Rendition victims to sue Kenyan government

NAIROBI - Eight Kenyans, who were arrested as suspected Somali Islamist fighters and covertly flown to Ethiopia, threatened to sue the government on Monday if the officials they blame for their rendition are not charged.

The eight men were among suspected Islamists detained by Kenyan police early last year when members of a Somali sharia courts group fled into Kenya after being driven from power. Rights activists and Muslim groups accuse the Kenyan authorities of covertly rounding up scores of people who were sent to Mogadishu and Addis Ababa for interrogation. They say they were tortured. The eight returned from Ethiopia last Saturday. On Monday, their lawyers demanded Kenya's Attorney General take action.

"We urge you to direct the police to immediately investigate the identity of the public officials who authorised the arbitrary kidnapping of our clients, with a view to arresting and prosecuting the officials for abuse of office," the lawyers said in a letter. It said the eight had been subjected to mental and physical torture while in Ethiopia, where they had been interrogated and abused by investigators from several nations. "Officers of the Somalia government, Ethiopian military, FBI officers and British officers frequently assaulted them and taunted them that they were Al Qaeda terrorists destined to die at the American naval prison at Guantanamo bay in Cuba."
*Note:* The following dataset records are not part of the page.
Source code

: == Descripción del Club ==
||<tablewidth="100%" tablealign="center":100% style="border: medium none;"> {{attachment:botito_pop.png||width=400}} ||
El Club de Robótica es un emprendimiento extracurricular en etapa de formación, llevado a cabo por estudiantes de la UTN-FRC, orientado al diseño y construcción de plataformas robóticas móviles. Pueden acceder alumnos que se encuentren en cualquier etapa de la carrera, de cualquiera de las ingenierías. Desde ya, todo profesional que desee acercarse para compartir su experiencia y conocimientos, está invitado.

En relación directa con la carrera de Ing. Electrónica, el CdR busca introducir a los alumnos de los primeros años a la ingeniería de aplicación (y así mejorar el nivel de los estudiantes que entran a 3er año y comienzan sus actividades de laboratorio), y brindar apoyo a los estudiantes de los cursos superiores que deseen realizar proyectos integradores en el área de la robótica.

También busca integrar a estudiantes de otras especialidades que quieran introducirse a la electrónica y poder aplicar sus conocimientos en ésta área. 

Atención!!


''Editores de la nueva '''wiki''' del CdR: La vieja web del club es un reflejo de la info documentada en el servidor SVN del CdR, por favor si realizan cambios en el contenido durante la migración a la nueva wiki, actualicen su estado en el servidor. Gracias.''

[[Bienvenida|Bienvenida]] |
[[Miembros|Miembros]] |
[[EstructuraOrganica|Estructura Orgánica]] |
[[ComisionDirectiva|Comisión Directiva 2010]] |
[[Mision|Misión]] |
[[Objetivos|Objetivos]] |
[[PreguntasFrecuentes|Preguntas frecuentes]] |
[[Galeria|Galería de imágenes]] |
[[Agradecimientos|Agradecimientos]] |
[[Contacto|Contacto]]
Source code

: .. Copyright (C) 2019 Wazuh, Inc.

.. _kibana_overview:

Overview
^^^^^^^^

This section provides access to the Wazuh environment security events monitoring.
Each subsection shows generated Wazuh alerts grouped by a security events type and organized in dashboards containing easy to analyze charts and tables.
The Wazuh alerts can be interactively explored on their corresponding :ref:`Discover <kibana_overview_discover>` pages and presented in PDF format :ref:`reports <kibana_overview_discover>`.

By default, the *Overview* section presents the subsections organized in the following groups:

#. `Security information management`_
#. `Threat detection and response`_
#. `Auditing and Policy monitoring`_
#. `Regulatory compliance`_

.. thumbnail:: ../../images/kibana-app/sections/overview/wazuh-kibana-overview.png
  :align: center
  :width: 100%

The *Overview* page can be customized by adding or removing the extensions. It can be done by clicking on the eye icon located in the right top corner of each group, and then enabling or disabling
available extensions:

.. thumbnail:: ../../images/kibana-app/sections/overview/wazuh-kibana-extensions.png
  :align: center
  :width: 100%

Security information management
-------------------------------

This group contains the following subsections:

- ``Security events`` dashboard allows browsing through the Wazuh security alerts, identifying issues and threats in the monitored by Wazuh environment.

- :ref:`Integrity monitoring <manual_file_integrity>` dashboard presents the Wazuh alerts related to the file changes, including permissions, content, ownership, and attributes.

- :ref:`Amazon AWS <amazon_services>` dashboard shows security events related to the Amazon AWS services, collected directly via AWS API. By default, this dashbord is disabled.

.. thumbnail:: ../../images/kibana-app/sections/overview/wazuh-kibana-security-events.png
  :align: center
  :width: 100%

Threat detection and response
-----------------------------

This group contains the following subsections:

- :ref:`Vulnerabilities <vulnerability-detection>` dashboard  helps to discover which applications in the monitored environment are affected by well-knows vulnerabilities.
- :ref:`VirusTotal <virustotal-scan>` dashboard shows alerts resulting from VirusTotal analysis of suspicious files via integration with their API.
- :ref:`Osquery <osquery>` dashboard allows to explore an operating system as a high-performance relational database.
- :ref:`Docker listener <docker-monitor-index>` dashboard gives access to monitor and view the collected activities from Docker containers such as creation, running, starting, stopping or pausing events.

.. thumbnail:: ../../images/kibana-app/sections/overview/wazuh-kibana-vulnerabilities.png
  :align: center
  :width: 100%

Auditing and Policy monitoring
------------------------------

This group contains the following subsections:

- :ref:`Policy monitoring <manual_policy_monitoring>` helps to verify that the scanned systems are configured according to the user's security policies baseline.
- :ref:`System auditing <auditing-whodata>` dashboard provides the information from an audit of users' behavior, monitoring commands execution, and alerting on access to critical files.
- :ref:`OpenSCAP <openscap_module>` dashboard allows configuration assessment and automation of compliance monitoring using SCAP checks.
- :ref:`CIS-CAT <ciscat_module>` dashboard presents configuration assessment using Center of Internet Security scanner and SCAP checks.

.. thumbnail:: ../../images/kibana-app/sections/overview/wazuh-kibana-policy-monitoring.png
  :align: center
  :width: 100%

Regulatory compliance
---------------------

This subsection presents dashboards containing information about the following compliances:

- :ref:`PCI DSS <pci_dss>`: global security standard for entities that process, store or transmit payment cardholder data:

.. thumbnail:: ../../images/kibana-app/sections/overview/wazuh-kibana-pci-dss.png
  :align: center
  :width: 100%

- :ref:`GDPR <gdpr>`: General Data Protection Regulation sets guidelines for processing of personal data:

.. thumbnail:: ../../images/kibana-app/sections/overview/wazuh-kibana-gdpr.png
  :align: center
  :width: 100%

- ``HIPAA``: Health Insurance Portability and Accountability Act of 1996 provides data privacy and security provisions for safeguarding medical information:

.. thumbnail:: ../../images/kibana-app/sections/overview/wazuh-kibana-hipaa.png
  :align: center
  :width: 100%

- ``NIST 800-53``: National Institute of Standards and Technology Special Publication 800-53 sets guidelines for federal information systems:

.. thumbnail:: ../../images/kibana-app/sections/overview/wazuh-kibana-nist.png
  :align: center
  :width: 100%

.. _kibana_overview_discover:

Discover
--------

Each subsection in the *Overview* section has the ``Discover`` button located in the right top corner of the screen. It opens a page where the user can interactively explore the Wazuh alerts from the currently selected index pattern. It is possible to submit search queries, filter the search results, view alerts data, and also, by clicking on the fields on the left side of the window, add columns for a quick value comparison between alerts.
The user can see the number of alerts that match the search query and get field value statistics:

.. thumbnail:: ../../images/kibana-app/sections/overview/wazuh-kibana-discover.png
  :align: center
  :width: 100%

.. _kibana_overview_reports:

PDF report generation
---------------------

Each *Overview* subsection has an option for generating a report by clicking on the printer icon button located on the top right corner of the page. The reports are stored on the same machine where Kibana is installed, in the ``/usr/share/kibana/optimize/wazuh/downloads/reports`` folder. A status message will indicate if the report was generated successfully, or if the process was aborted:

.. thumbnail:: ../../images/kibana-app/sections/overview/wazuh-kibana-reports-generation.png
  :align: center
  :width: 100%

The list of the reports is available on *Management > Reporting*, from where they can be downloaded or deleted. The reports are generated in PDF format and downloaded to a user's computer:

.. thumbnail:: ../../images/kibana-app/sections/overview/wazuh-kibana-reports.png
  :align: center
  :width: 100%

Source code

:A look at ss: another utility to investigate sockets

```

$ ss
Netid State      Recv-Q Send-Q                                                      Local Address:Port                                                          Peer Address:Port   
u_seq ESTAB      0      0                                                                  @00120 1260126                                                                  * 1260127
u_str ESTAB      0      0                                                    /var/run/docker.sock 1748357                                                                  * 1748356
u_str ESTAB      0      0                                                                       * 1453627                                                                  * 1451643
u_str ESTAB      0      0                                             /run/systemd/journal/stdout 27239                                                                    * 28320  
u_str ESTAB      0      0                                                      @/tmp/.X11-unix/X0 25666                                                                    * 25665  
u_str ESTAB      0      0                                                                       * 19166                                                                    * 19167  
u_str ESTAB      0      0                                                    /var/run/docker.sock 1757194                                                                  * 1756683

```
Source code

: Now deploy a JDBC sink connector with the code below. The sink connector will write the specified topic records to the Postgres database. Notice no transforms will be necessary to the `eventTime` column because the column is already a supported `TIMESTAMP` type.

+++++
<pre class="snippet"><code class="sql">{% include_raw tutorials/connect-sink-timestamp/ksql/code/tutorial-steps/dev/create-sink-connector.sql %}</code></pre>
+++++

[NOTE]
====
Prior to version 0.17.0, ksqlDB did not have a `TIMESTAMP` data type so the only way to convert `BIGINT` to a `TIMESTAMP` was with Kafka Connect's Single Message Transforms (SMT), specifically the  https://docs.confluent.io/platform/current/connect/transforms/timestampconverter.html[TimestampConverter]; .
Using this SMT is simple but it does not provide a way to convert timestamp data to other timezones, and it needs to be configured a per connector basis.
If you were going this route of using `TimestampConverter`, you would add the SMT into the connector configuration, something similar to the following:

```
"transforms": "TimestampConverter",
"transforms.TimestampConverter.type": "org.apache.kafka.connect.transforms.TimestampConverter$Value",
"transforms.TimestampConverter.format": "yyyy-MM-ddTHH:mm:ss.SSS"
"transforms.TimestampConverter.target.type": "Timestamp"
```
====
The lawyers said the eight had been undergoing medical checks in the port city of Mombasa, and that they planned to sue the government if they did not receive a reply from the Attorney General within seven days.

The Kenyan authorities deny sending their citizens abroad.

"Wild and unverifiable charges that the government deported Kenyans to Ethiopia are baseless," a statement from the government spokesman's office said on Monday. "The government has been very clear that it repatriated combatants to Somalia after they, the combatants, said they were not Kenyan," the statement said. Last week, U.S.-based Human Rights Watch said at least 150 men, women and children from more than 18 countries had been rounded up near the Somali border at the start of last year. It said most had been sent home, but that several were missing.